Update: 3 November, 2019: As of Xcode 11 the altool command features a new parameter, “–list-providers” which makes it much easier to obtain the provider ID described below. See the updated documentation for more information.
With the release of macOS 10.15 fast-approaching, more and more Mac developers will be scurrying to ensure their apps are notarized. This is the process by which binary applications are submitted to Apple for cryptographic seal-of-approval indicating that the app meets minimum requirements for safety, and shows no obvious signs of being malware.
Apple offers substantial documentation about notarizing your apps. Many developers will find that Xcode automatically notarizes the app as part of the built-in process for archiving an app for release. For those of us with existing, automated command-line build & release processes, there is a separate guide just for us:
The steps for automating notarization involve running the “altool” command from Terminal. Everything in the guide linked above should work perfectly unless you’re a member of more than one development team. If you have more than one team associated with your Apple ID, the back-end at Apple doesn’t know which one it should notarize on behalf of. You’ll see an error message like this:
Error: Your Apple ID account is attached to other iTunes providers. You will need to specify which provider you intend to submit content to by using the -itc_provider command. Please contact us if you have questions or need help. (1627)

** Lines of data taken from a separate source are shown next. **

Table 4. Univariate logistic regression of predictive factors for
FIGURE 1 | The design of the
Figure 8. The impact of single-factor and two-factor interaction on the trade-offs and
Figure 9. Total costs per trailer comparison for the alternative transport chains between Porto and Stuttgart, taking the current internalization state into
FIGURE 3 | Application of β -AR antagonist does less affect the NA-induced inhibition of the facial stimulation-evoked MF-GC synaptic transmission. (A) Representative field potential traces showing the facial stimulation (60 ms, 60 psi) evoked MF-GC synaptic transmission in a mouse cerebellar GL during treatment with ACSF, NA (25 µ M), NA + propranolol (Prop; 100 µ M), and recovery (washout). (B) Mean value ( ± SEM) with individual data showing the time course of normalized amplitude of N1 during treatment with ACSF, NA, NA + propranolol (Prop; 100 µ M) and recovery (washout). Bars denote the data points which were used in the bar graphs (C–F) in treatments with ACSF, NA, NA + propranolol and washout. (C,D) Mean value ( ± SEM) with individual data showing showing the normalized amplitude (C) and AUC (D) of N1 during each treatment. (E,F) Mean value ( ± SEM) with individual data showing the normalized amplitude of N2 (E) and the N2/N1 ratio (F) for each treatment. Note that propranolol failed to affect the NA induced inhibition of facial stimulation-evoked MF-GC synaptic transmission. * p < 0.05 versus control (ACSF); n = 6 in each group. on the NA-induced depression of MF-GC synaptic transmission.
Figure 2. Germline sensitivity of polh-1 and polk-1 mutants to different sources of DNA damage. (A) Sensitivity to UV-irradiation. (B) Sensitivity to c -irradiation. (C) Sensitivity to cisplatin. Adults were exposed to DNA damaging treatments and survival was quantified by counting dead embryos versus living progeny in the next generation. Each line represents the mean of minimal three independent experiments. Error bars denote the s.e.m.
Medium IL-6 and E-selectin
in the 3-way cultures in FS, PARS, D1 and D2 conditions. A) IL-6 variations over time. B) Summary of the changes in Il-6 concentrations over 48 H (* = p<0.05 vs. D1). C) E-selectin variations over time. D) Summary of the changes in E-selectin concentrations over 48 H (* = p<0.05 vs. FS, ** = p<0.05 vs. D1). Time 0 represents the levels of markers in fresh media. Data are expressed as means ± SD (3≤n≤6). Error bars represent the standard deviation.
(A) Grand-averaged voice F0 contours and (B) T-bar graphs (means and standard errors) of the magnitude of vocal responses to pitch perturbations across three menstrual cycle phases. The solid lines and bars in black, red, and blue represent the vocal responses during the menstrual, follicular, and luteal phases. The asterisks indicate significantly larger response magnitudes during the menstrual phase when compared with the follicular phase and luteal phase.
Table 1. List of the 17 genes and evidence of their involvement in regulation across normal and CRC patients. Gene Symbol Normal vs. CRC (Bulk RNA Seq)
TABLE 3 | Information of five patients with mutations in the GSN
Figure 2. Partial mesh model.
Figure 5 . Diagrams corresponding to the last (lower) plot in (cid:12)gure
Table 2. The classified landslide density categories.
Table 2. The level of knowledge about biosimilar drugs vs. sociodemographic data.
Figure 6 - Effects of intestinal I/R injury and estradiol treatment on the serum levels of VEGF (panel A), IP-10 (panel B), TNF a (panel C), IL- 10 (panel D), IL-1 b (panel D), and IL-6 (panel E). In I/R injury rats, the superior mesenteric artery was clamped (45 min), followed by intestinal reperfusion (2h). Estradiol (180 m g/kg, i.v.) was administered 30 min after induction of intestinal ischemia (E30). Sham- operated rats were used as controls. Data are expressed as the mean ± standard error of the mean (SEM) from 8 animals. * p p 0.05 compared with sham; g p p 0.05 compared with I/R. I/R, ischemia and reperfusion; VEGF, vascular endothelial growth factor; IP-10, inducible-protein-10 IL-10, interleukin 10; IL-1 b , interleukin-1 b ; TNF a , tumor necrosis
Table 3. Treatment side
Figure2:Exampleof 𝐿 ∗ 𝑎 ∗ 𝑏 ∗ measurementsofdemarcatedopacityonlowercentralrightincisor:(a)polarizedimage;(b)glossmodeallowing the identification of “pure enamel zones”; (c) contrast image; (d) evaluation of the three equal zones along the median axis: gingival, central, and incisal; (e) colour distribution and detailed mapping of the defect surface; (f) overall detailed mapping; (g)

Here’s where things get fun: what the heck is your ITC provider ID? It’s not listed anywhere obvious on the Apple developer site or in Xcode, and can’t be obtained from the very tool that is asking for it. I came across a message from the ever-helpful Quinn in the Apple Developer Forums. It details a method for locating the provider ID by running a command-line tool, iTMSTransporter, from deep within Apple’s Application Loader app.
Application Loader has since been eliminated from Xcode 11, so if you’re running with modern tools, you’ll be hard pressed to find it. Fear not, the binary is preserved deep within the Xcode app bundle itself:
% xcrun -f iTMSTransporter /Users/daniel/Applications/Xcode/Xcode.app/Contents/Developer/usr/bin/iTMSTransporter
All that said, here is a surefire list of steps for obtaining your ITC Provider ID, or as it’s described in the altool man page, your ASC Provider Shortcode.
- Create a new App-Specific Password from your Apple ID management page.
- From Terminal, invoke iTMSTransporter with the following options:
xcrun iTMSTransporter -m provider -u <yourAppleID> -p <yourAppSpecificPassword>
- At your discretion, revoke the App-Specific Password you created for this process.
NOTE: These instructions apply if you are using Xcode 11. If you’re still using Xcode 10, you’ll need to dig up the iTMSTransporter binary from within Application Loader.app. Instead of “xcrun iTMSTransporter” above, it will be something like /path/to/Application Loader.app/Contents/itms/bin/iTMSTransporter.
If all goes well, you should see a list of your Apple development teams, including the Long Name and Short Name. The Short Name is what you need to pass whenever altool requires an ITC or ASC Provider ID.